The 4-Fund Portfolio: Allocation Guidelines – Episode #37

Ethan Bloch shares allocation guidelines to follow when assembling your 4-Fund Portfolio.

Not working? Try the QuickTime version.

Links mentioned in today’s episode:

The 4-Fund Portfolio
IRA’s In The House!

  • Thai
    This was a much needed episode for me, thanks!
  • Anytime Thai!

    Cheers.

    Ethan
  • I was wondering, What do you think of the 120 - Age "rule" for % stock allocations?
    I've generally been following that for my 401k portfolio.

    By the way, great show, Keep it up!
  • Thanks J-Man.

    I think the 120 age ruled (for those who don't know, it's where you subtract your age from 120 and that is the percentage of stocks you should hold in your portfolio), is easy and is a relatively good guidance stick. However I think money held in a money market fund should not be included in this estimation. You should always have a well funded money market fund even at age 25. Furthermore this guideline starts to get a bit risky the older you get i.e. above age 60.

    I think a more important question in your case, is how many funds are you holding in that 401k?

    Cheers.

    Ethan
  • axela
    i'm kind of scared to invest my money in index funds because of the up-and-down nature of the market. I know they make money in the long run... but you also lose a lot of money every time the bubble pops. is there any safeguard against this?
  • Hi Axels, that is totally understandable, the majority of people are allergic to volatility; we humans are extremely emotional when it comes to our money.

    However, I would like to point out that you don't actually lose money during a market downturn unless you actually sell your investments during the downturn. Having said that, it is important you are not buying broad based index funds at market heights either, and you can avoid that through a Dollar Cost Averaging program ( see here http://www.thewaytobuildwealth.org/2008/12/doll...).

    Spending a lot of time and energy worrying about 'paper losses' on broad based index funds is a waste. Furthermore downturns usually create real opportunity to buy additional slices of corporations at discount prices.

    I would like to share two solutions to your allergies toward 'volatility' .

    (1) Put your psychology in check and adjust your temperament to handle turbulence. Understand that by owning a broad based Index Fund you own everything, so unless you've given up on capitalism there is no reason to sell. Furthermore downturns create opportunity, carpe diem!

    or

    (2) Invest the majority of your money in investment grade corporate and municipal debt and government bonds. Which you can also do through bond index funds (see here http://www.thewaytobuildwealth.org/ultimate-ind...)

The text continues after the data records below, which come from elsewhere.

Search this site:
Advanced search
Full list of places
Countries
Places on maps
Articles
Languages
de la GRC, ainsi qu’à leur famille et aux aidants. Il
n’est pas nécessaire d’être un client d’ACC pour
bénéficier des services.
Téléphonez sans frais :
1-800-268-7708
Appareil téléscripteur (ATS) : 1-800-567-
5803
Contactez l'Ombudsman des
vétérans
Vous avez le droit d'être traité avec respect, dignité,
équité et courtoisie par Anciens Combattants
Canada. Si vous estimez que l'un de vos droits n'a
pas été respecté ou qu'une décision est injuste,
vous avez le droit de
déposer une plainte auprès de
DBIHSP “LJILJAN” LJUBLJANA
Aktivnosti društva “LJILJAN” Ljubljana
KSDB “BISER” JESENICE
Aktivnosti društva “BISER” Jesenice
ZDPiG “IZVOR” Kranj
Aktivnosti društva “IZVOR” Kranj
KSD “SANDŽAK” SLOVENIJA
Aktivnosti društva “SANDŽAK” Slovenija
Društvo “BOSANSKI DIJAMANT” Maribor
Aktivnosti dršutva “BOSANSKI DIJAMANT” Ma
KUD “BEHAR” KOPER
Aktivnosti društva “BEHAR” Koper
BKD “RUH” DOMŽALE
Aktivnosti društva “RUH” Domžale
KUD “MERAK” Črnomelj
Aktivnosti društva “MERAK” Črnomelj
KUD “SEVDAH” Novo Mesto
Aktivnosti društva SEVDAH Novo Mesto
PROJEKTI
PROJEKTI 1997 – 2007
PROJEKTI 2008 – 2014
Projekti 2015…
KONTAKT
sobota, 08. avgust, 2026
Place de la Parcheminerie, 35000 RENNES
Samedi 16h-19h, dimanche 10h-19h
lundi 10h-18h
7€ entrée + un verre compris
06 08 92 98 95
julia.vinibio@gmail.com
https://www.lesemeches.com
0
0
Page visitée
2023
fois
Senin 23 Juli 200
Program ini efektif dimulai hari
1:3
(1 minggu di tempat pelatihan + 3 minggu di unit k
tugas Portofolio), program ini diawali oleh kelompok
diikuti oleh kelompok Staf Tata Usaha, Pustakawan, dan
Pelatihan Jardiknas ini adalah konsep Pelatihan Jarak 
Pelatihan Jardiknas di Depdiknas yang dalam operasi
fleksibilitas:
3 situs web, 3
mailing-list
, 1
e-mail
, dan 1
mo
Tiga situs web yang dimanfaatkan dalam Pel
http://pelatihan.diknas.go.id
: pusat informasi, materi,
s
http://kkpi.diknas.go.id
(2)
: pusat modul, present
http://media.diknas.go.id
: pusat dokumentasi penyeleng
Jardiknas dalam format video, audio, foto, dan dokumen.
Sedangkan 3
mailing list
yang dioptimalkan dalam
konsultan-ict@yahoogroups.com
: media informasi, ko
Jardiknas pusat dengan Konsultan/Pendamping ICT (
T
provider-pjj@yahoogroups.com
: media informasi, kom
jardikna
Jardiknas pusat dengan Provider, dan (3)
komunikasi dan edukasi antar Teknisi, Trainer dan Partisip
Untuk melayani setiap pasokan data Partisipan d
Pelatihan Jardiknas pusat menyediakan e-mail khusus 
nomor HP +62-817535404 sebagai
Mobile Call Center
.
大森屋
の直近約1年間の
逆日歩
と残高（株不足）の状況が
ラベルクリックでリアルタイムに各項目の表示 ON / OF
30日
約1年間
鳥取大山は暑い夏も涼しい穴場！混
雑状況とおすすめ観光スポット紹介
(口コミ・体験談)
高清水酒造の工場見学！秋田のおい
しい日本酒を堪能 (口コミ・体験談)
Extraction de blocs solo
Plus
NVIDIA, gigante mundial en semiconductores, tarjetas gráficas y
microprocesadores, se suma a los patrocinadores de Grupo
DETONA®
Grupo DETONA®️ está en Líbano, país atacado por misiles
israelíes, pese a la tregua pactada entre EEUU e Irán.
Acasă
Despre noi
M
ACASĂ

    Thanks for the great question and GOOD LUCK!

    Cheers.

    Ethan
  • Fred Kern
    The statement about the interest the second year in the tips discussion where there was 3% inflation was wrong at $13.00, it should have been $10.30. I suggest that you edit these videos for correctness..
  • Good information.
  • paulbjaylee
    Many people I believe fall into the pit hole of your first 2 strategies. The thinking is what gets people to do crazy things, ruminating will only exacerbate the problem and make it bigger than it actually is. Taking change for what it actually is and embracing will fidelity 401k indeed help with coping and seeing the next logical step to take.
  • Steve83
    Ethan,

    I was wondering whether you can do a video on average annual returns for mutual funds. Discussing, the differences between all the returns (e.g. AAR, Cummulative Returns) and using the returns to evaluate future performance.
  • That's the great article! I just pass 'n read it, two thumbs up! ;)
  • Great! Thank for information, I'm looking for it for a long time,
  • You should always have a well funded money market fund even at age 25. Furthermore this guideline starts to get a bit risky the older you get i.e. above age 60.
  • waway74
    Ethan,

    Great show. One question from me, how about buying high yielding preferrence shares and use its dividends to buy more preferrence shares, instead of buying bond fund. I just don't like paying >1% of annual management commission to the fund manager. Thanks.